| Description of the task |
Copy out, from the data below, each line in which the word "exorbitant" occurs.

***

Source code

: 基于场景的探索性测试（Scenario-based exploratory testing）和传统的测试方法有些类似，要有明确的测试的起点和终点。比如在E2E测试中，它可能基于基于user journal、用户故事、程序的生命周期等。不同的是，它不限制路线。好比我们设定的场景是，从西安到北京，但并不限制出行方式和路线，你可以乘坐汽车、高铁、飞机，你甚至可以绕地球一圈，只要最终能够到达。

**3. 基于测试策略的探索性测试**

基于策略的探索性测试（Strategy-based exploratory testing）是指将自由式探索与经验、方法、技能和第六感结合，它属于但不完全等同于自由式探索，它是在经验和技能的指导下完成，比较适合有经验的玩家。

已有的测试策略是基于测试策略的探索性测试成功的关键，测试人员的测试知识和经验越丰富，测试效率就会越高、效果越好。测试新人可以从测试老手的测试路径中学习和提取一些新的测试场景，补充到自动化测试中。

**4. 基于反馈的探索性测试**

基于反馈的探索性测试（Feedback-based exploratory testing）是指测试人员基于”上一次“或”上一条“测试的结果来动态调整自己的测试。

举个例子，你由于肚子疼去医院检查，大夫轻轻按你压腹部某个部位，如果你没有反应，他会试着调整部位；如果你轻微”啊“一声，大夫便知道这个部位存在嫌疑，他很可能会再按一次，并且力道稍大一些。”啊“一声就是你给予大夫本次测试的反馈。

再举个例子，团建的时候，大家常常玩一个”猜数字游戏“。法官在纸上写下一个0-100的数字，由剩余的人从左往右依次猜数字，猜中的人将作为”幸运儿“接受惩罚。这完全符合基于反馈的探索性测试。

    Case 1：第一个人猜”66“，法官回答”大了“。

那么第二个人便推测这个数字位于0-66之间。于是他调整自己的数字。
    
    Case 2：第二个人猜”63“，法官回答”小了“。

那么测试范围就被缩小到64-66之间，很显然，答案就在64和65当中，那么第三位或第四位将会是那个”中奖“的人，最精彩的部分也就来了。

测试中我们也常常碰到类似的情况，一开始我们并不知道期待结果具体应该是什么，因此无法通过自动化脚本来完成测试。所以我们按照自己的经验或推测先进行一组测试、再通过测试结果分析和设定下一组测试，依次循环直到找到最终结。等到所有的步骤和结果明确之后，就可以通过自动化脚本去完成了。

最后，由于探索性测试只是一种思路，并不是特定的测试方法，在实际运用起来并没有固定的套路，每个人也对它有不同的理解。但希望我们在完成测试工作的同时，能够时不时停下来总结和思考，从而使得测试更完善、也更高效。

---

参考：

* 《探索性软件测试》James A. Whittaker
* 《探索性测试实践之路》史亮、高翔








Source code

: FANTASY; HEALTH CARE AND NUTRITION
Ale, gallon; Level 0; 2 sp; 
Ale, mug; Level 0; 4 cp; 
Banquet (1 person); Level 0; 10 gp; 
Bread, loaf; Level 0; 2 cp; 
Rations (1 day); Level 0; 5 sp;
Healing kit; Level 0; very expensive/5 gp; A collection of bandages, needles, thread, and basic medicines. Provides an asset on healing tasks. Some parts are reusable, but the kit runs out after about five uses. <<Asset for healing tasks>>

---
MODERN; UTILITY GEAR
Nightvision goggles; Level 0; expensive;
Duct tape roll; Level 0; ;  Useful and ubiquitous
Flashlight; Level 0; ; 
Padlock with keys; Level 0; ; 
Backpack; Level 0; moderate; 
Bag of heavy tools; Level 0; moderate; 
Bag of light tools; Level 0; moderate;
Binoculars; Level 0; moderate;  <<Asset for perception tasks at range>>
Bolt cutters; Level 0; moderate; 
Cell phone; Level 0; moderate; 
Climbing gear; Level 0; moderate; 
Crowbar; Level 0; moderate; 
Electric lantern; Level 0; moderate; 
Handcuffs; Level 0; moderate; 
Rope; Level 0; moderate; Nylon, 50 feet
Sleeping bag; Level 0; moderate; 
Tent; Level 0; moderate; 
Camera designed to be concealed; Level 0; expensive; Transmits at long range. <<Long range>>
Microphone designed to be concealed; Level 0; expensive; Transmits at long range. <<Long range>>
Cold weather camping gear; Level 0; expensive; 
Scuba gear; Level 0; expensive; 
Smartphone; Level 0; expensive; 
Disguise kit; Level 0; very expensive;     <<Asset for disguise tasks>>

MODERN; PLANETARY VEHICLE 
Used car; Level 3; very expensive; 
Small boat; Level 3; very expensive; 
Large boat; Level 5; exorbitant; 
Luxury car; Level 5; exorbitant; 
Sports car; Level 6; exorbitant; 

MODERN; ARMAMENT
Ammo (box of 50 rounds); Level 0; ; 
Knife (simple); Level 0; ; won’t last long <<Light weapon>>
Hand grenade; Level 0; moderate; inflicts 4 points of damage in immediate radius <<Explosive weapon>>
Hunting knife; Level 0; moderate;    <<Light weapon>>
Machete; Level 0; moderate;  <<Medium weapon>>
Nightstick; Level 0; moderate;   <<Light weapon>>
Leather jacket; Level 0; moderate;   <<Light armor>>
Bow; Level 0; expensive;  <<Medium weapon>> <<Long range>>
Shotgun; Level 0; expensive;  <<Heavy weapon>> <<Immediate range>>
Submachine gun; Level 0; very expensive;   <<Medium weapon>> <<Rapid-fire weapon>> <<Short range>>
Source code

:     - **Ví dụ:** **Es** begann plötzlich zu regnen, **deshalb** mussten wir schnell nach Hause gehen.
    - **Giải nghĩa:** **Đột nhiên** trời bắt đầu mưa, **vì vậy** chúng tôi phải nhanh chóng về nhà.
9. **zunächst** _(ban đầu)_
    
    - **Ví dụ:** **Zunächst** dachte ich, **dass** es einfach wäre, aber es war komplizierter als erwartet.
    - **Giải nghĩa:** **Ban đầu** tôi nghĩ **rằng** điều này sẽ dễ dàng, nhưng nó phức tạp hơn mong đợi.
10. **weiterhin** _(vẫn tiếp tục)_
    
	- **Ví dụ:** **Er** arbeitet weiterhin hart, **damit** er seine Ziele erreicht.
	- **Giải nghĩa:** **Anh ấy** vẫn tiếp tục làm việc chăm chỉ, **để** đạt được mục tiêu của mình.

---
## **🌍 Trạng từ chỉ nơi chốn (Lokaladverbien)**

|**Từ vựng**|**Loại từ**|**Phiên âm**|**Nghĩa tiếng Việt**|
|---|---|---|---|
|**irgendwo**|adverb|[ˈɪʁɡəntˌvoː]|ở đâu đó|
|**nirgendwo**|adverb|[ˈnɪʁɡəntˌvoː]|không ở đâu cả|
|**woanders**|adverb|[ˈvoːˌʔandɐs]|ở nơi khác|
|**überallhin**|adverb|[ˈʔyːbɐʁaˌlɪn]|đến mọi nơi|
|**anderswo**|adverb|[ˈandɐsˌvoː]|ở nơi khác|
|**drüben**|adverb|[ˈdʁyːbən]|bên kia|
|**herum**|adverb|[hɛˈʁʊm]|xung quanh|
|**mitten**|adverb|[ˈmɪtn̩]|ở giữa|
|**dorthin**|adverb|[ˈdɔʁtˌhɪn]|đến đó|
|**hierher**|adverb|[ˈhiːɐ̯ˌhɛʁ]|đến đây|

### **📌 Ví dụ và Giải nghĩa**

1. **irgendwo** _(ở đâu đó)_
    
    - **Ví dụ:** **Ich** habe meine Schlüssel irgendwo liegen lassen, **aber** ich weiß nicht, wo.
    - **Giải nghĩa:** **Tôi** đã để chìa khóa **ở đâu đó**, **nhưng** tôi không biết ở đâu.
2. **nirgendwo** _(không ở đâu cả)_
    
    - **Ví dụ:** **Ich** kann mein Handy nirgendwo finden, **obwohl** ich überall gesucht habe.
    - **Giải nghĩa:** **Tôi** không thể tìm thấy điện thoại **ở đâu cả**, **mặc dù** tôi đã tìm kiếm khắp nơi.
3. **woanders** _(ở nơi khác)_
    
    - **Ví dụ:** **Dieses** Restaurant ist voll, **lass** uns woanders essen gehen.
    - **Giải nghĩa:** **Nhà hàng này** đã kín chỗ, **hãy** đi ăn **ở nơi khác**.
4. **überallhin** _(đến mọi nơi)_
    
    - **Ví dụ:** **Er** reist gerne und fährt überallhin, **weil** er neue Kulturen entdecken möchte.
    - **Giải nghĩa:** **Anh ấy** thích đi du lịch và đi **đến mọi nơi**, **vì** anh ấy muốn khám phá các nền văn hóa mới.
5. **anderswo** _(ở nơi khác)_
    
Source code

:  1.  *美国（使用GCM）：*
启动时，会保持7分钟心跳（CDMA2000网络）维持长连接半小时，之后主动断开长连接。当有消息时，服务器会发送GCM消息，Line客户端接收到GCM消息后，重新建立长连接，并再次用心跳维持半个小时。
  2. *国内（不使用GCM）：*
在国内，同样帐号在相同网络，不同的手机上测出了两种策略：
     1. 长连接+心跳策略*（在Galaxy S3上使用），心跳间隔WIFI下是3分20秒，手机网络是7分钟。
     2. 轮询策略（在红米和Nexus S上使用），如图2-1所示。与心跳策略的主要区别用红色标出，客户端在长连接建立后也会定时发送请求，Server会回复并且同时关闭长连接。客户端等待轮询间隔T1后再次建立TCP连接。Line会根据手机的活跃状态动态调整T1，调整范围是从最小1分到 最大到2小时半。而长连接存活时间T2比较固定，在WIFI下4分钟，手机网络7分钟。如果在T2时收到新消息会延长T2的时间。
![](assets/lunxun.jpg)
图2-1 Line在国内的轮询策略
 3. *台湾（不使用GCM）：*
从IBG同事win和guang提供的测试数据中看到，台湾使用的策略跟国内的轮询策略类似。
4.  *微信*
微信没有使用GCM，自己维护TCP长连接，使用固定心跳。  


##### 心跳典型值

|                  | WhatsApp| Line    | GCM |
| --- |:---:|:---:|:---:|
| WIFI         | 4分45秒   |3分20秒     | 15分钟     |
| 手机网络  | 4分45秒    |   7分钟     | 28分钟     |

***

| Answer box |
Large boat; Level 5; exorbitant; 
Luxury car; Level 5; exorbitant; 
Sports car; Level 6; exorbitant; 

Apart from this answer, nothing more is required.